*** Block opens ***
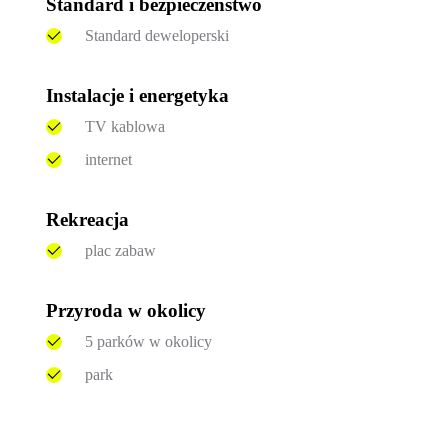
Standard i bezpieczeństwo
Standard deweloperski
Instalacje i energetyka
TV kablowa
internet
Rekreacja
plac zabaw
Przyroda w okolicy
5 parków w okolicy
park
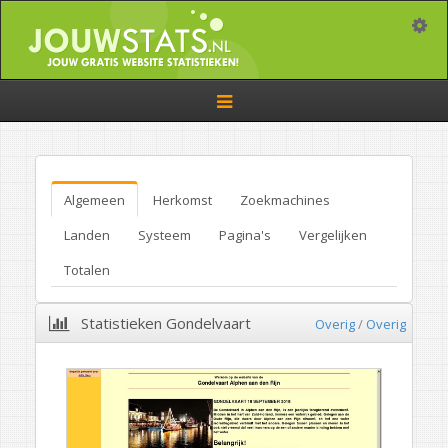
Toggle
Toggle
navigation
Algemeen
Herkomst
Zoekmachines
Landen
Systeem
Pagina's
Vergelijken
Totalen
Statistieken Gondelvaart
Overig
/
Overig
*** Block closes ***
## Task instructions
Could you copy the lines above word for word, omitting the pictures from your answer?

## Solution below
Standard i bezpieczeństwo
Standard deweloperski
Instalacje i energetyka
TV kablowa
internet
Rekreacja
plac zabaw
Przyroda w okolicy
5 parków w okolicy
park
Toggle
Toggle
navigation
Algemeen
Herkomst
Zoekmachines
Landen
Systeem
Pagina's
Vergelijken
Totalen
Statistieken Gondelvaart
Overig
/
Overig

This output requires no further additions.